November 15, 2024
Business

Brewer auto parts firms avoiding downturn, manager says

BANGOR – The automotive industry in North America may not be as robust as it used to be, but for the operators of car component manufacturing facilities in Brewer, things are going well, according to an official with Brewer Automotive Components.

Since last fall, General Motors and Ford each have announced that they intend to eliminate 30,000 jobs and to close several plants in the United States and Canada. Ford plans to close 14 plants in the next six years and GM is looking to shut down nine facilities by 2008.

Andy Fitzpatrick, plant manager for Brewer Automotive Components, said Friday that his company and a local sister facility owned by German company ZF Friedrichshafen AG are doing well, though Ford and GM are among the customers of the 210-employee ZF suspension component plant, as are Daimler-Chrysler and BMW. Fitzpatrick made the remarks while addressing the Action Committee of 50, a local economic development advocacy group, at Husson College.

BAC, which has 160 employees and 2005 sales of $55 million, has Toyota as its main customer, Fitzpatrick said. Though automotive sales are down 3.6 percent industrywide, he said, Toyota’s share has risen more than 4 percent and is expected to grow further.

“They’re hitting the big truck market with a vengeance,” he said.

BAC’s role in supplying Toyota is significant. Fitzpatrick said every Camry model sold in the United States and Canada has suspension components made in Brewer.

“We are the supplier to Toyota in North America,” Fitzpatrick said, giving “the” extra emphasis. “We ship from Maine to California. There’s some tremendous growth for the BAC group.”

In fact, BAC has expanded out of state, recently opening a second facility in Wytheville, Va., he said.

Fitzpatrick said the definition of an “American” car has changed significantly since the big three Detroit manufacturers – Chrysler, Ford, and GM – ruled the roost. Toyota may be headquartered in its birth country of Japan, he said, but globalization has blurred the industry’s national identities.

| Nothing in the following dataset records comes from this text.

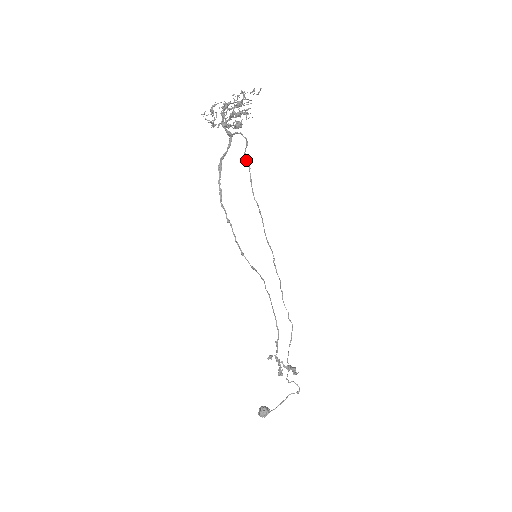
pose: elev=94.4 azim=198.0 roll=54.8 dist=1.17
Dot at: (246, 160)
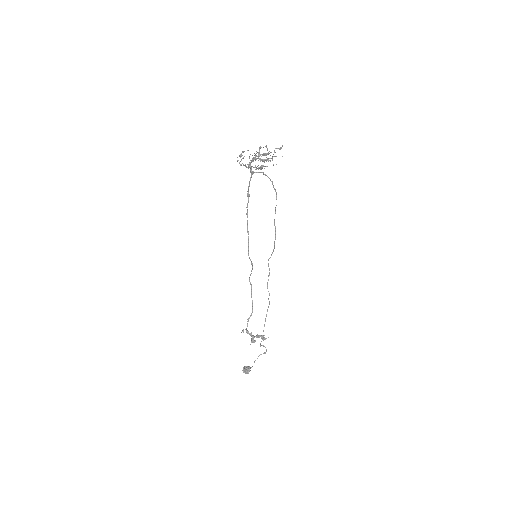
Dot at: occluded
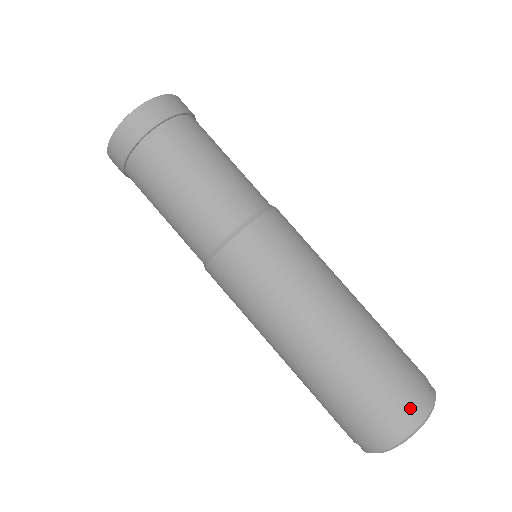
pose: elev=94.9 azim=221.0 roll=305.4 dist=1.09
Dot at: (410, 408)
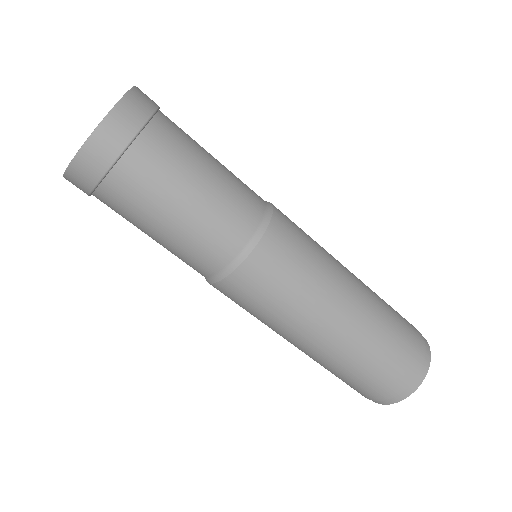
Dot at: (422, 347)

“There’s more American components in a Toyota Camry than in a GM pickup now,” he said.

Honda, Subaru, Lexus and Mitsubishi are the other manufacturers supplied by BAC.

Fitzpatrick said he addressed the group in order to highlight the facilities’ economic importance to the Bangor area and to be “proactive” about rising energy costs in Maine. BAC’s power costs, he said, have increased significantly since last summer, as they have for most manufacturing businesses in Maine and New England.

“We’re committed to where we are and what we’re doing,” he said. “This is a challenge we have in front of us.”